Notes on "Operating System Support for Database Management"
This article examines how OS design limits DBMS performance, and how changes in OS design may improve DBMS performance in the context of Unix and INGRES. In particular, Stonebreaker remarks that DBMS often implement their own versions of OS data structures in user space because the services provided by the OS are not quite right, suggesting that either more control over the hardware or more flexible OS structures are necessary. The proposed solution is better OS support for DBMS in order to avoid the duplication of OS structures in DBMS.
Issues with OS support for DBMS
- Buffer Pool Management: the fixed-size Unix buffer pool acts as a main memory LRU cache for the file system in order to achieve good performance for locality of reference.
- Fetching a block from the OS buffer pool manager adds overhead due to syscall-induced context switch.
- Applications should be able to advise the eviction policy (likely in the page cache) to optimize performance. 4 different DBMS access patterns are described where 1 and 3 should toss (evict) immediately:
- Sequential access to blocks which will not be rereferenced.
- Sequential access to blocks which will be cyclically rereferenced.
- Random access to blocks which will not be referenced.
- Random access to blocks which may be rereferenced.
- Prefetch – DBMS like INGRES know exactly which block to access next.
- Force an intentions list and commit flag to disk in the correct order.
- Unclear how flushing is insufficient.
- DBMS work around this currently by implementing caches in user-space.
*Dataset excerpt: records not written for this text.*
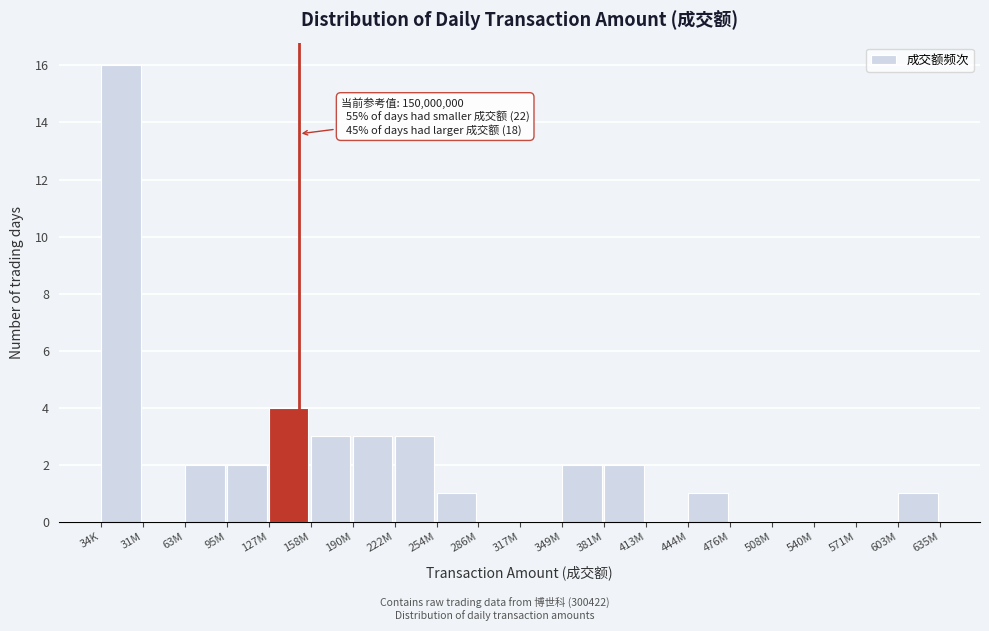

Reading left to right, transcribe all the data shown in this chart.

34K=16	31M=0	63M=2	95M=2	127M=4	158M=3	190M=3	222M=3	254M=1	286M=0	317M=0	349M=2	381M=2	413M=0	444M=1	476M=0	508M=0	540M=0	571M=0	603M=1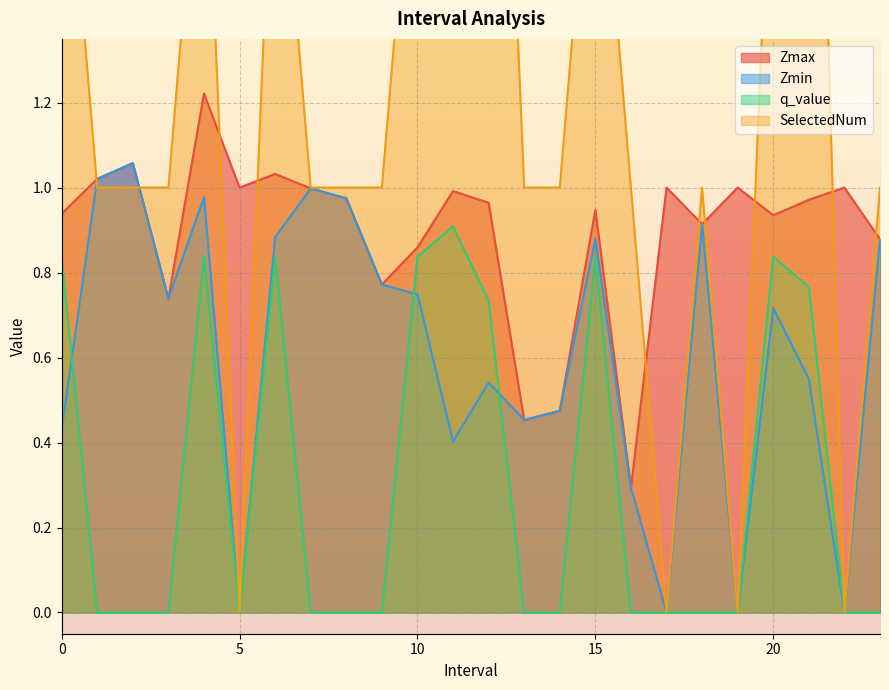

What is the spread (max minus min) of values at 7.0?

1.0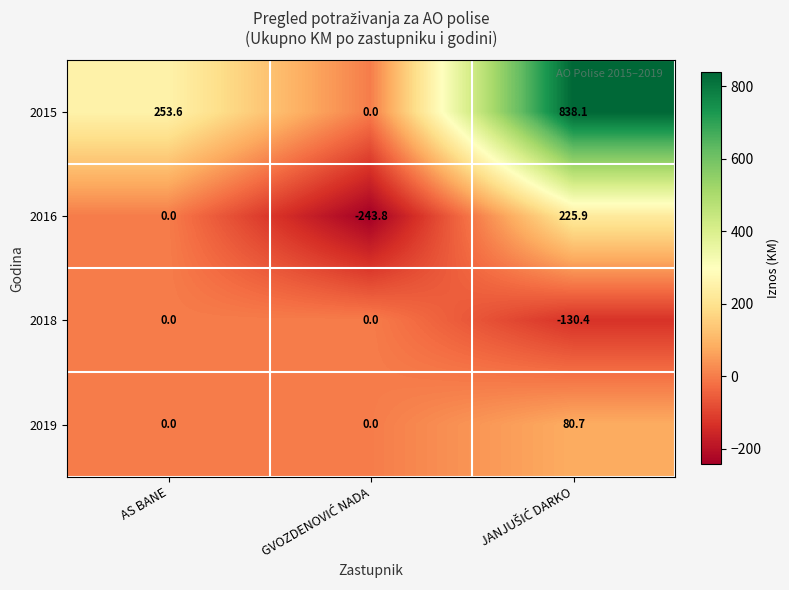

The value of 2019 at AS BANE is 0.0. True or false?

True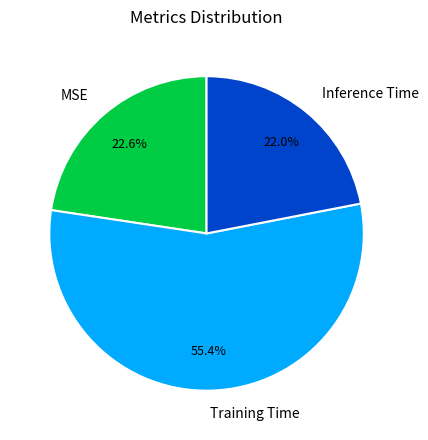

Is Inference Time the majority of the pie?

No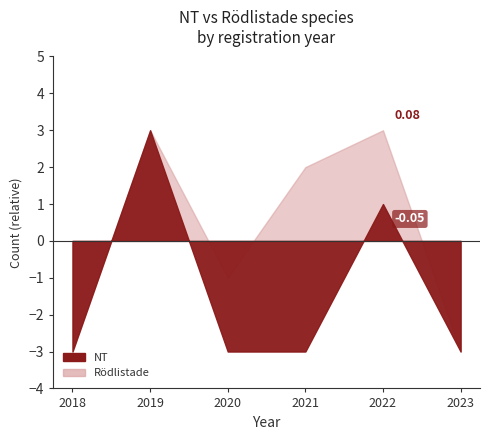

How many categories are shown in the chart?

13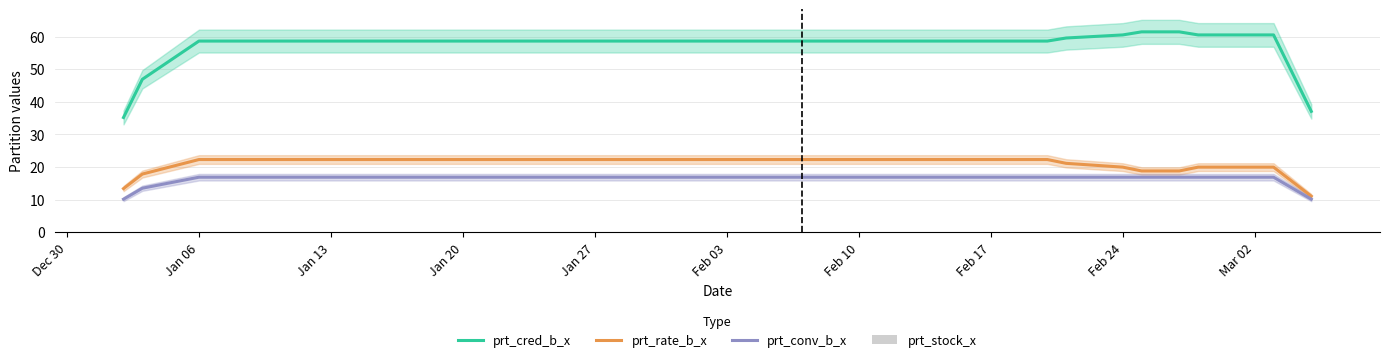

What is the lowest value of the prt_rate_b_x series?

11.0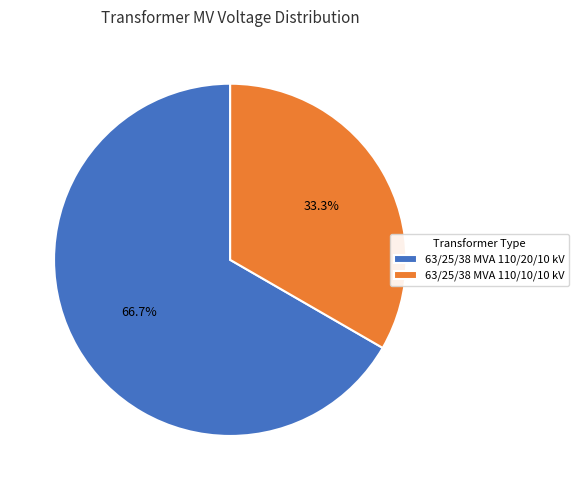

Is 63/25/38 MVA 110/20/10 kV the majority of the pie?

Yes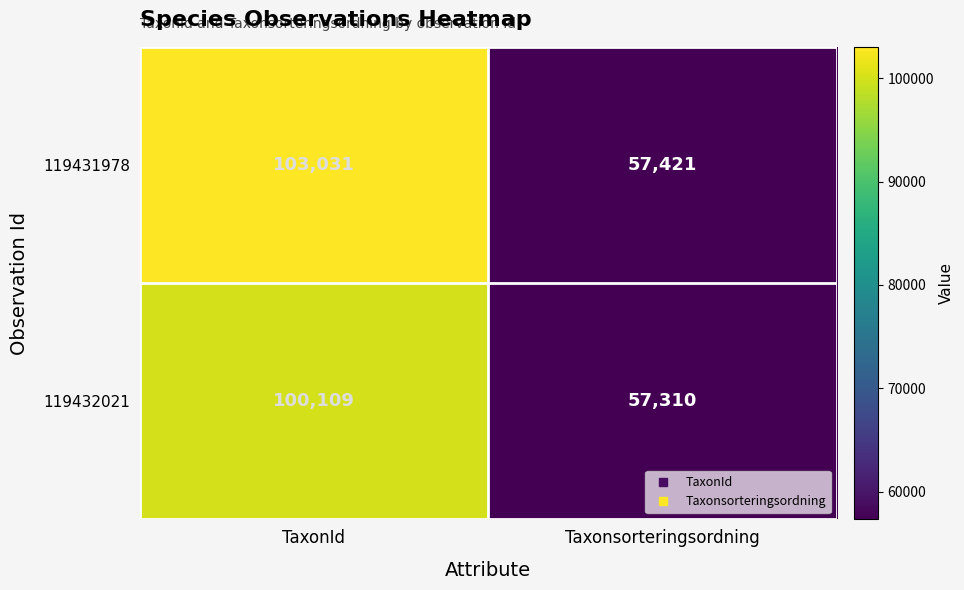

Which series has the largest range (max minus min)?

119431978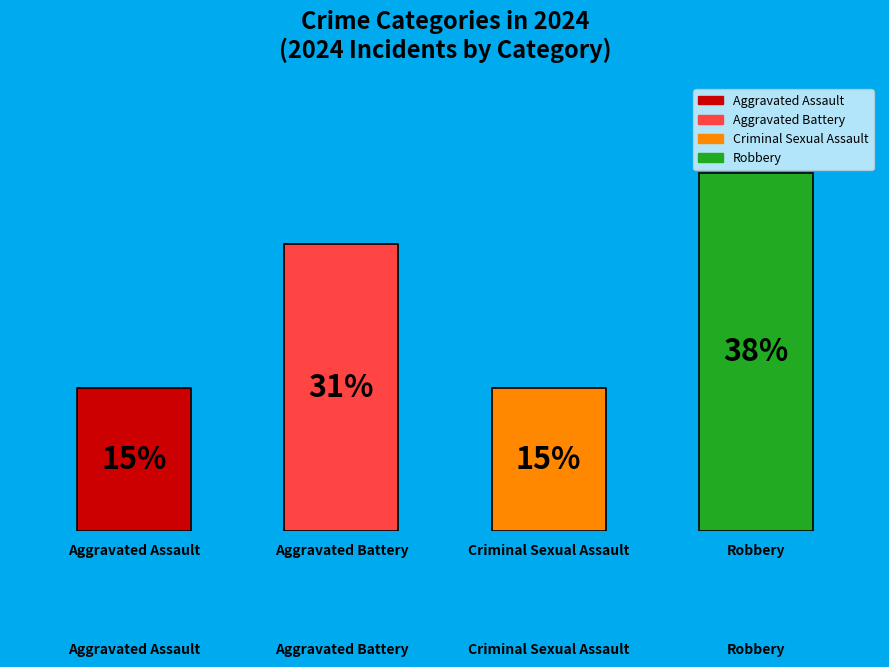

True or false: Aggravated Battery accounts for 31% of the total.

True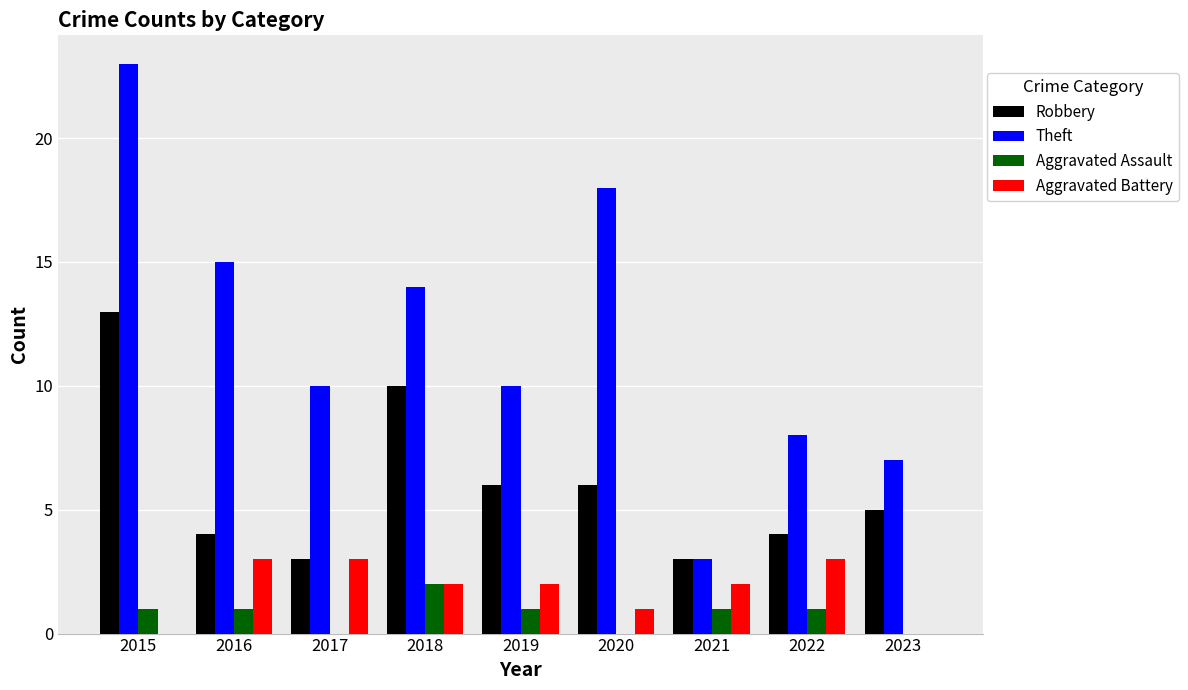

What is the sum of all Aggravated Assault values?

7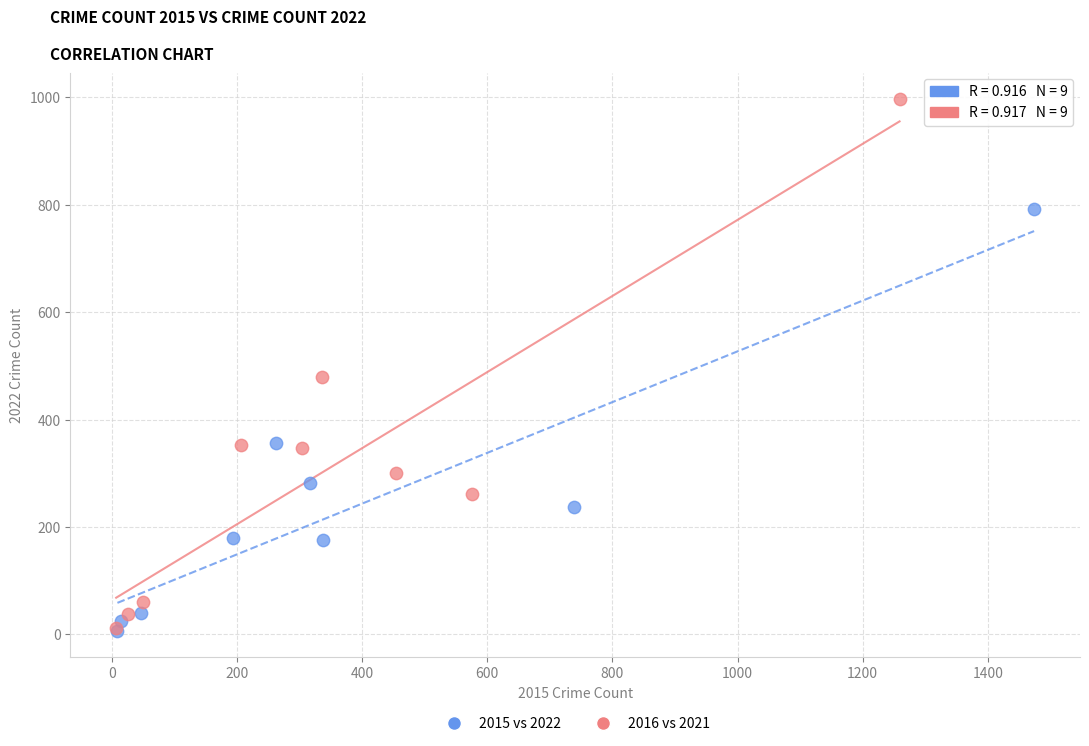

Which series has the widest spread of Y values?

2016 vs 2021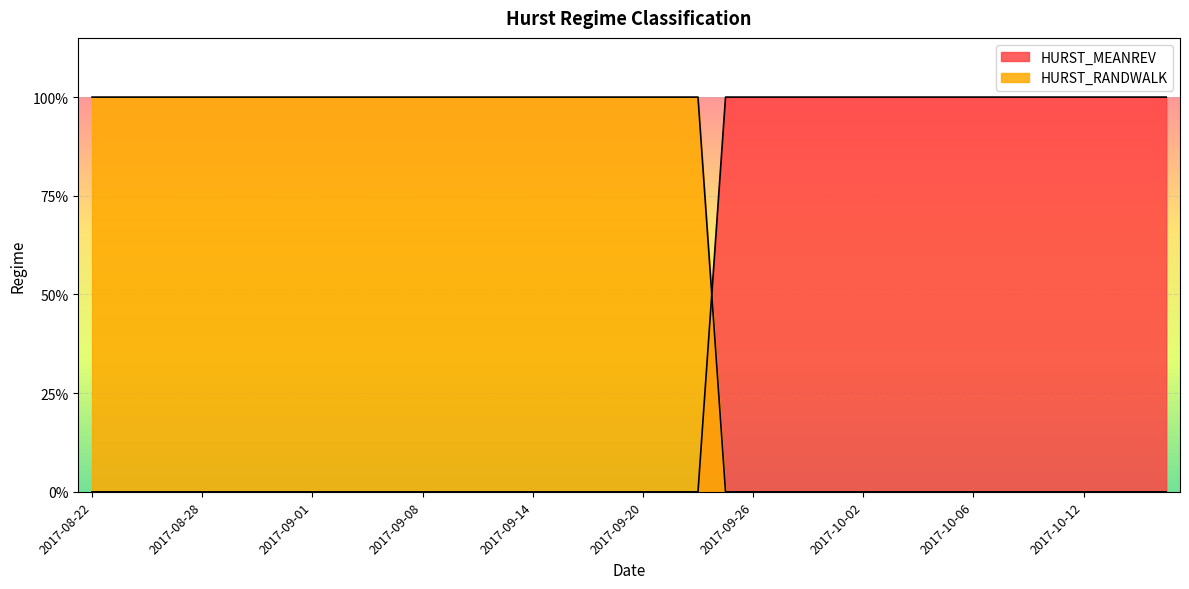

Reading right to left, list all the values displayed in this chart.

HURST_MEANREV: 2017-10-17=1	2017-10-16=1	2017-10-13=1	2017-10-12=1	2017-10-11=1	2017-10-10=1	2017-10-09=1	2017-10-06=1	2017-10-05=1	2017-10-04=1	2017-10-03=1	2017-10-02=1	2017-09-29=1	2017-09-28=1	2017-09-27=1	2017-09-26=1	2017-09-25=1	2017-09-22=0	2017-09-21=0	2017-09-20=0	2017-09-19=0	2017-09-18=0	2017-09-15=0	2017-09-14=0	2017-09-13=0	2017-09-12=0	2017-09-11=0	2017-09-08=0	2017-09-07=0	2017-09-06=0	2017-09-05=0	2017-09-01=0	2017-08-31=0	2017-08-30=0	2017-08-29=0	2017-08-28=0	2017-08-25=0	2017-08-24=0	2017-08-23=0	2017-08-22=0
HURST_RANDWALK: 2017-10-17=0	2017-10-16=0	2017-10-13=0	2017-10-12=0	2017-10-11=0	2017-10-10=0	2017-10-09=0	2017-10-06=0	2017-10-05=0	2017-10-04=0	2017-10-03=0	2017-10-02=0	2017-09-29=0	2017-09-28=0	2017-09-27=0	2017-09-26=0	2017-09-25=0	2017-09-22=1	2017-09-21=1	2017-09-20=1	2017-09-19=1	2017-09-18=1	2017-09-15=1	2017-09-14=1	2017-09-13=1	2017-09-12=1	2017-09-11=1	2017-09-08=1	2017-09-07=1	2017-09-06=1	2017-09-05=1	2017-09-01=1	2017-08-31=1	2017-08-30=1	2017-08-29=1	2017-08-28=1	2017-08-25=1	2017-08-24=1	2017-08-23=1	2017-08-22=1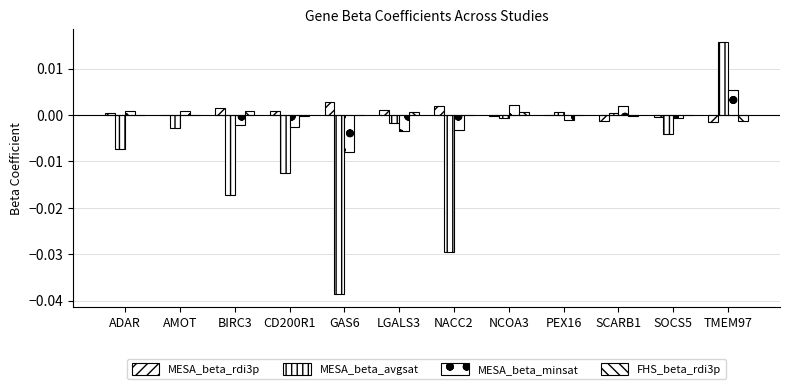

At which label does MESA_beta_avgsat first exceed 0?

PEX16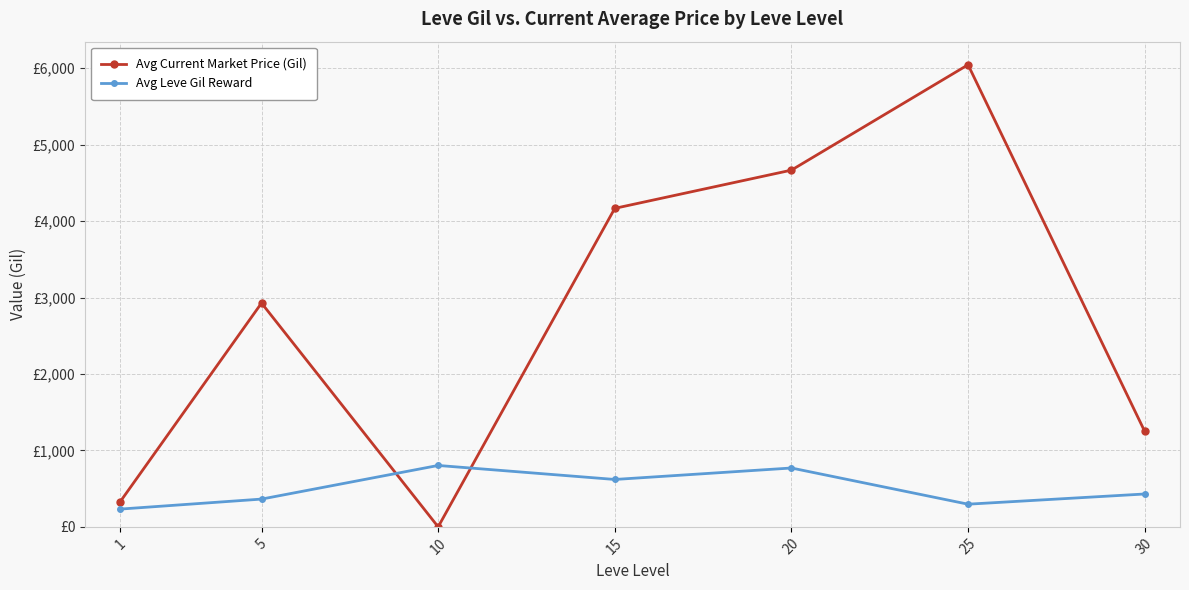

What is the highest value of the Avg Current Market Price (Gil) series?

6045.0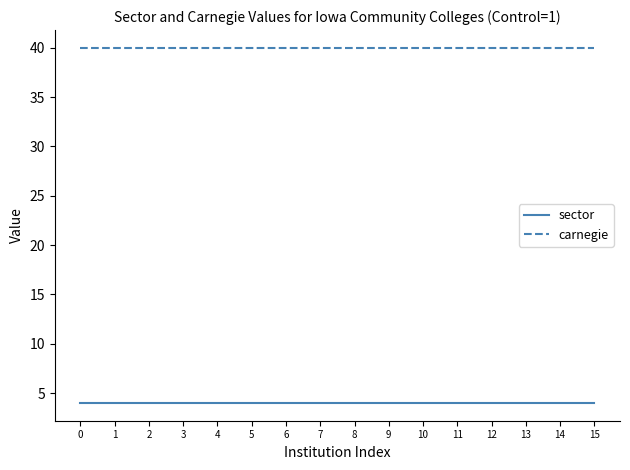

Rank the series by their average value, from lowest to highest.

sector, carnegie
- File System: the Unix file system treats files as character array objects, whereas DBMS prefer a record management system inside the OS.
- DBMS often perform sequential access which is inefficient when the file system scatters a file’s blocks across a disk.
- Duplication in tree structures:
- A file’s blocks are kept track of in a tree (inodes).
- File systems are exposed to the user as hierarchies of folders.
- DBMS indexing using trees (e.g. B-tree).
- Scheduling, Process Management, and Interprocess Communication: OS design (e.g. Unix pipes) favors 1 process per user over a client/server DBMS model.
- Context switches are expensive and happen often due to I/O.
- Scheduler may preempt process holding a lock during a DBMS critical section, blocking other processes.
- Server model must reimplement scheduling/multitasking/messaging, and trades context switching for messages which are also expensive.
- Allow for favored users whose processes are not preempted.
- Consistency Control: little OS support for fine-grained locks (e.g. on pages or records) or transaction crash recovery.
- User space buffer manager must ensure that blocks are flushed and commit delivered to OS, duplicating OS knowledge of a transaction.
- User-space buffer manager and OS must maintain an intentions list to prevent non-deterministic transactions.
- Paged Virtual Memory.
- For large files, page tables may not fit in memory so some I/O operations induce 2 page faults.
- Avoid 2nd page fault by loading file control block into main memory.
- Or bind chunks of file into address space at the cost of significant overhead.
- For large files, page tables may not fit in memory so some I/O operations induce 2 page faults.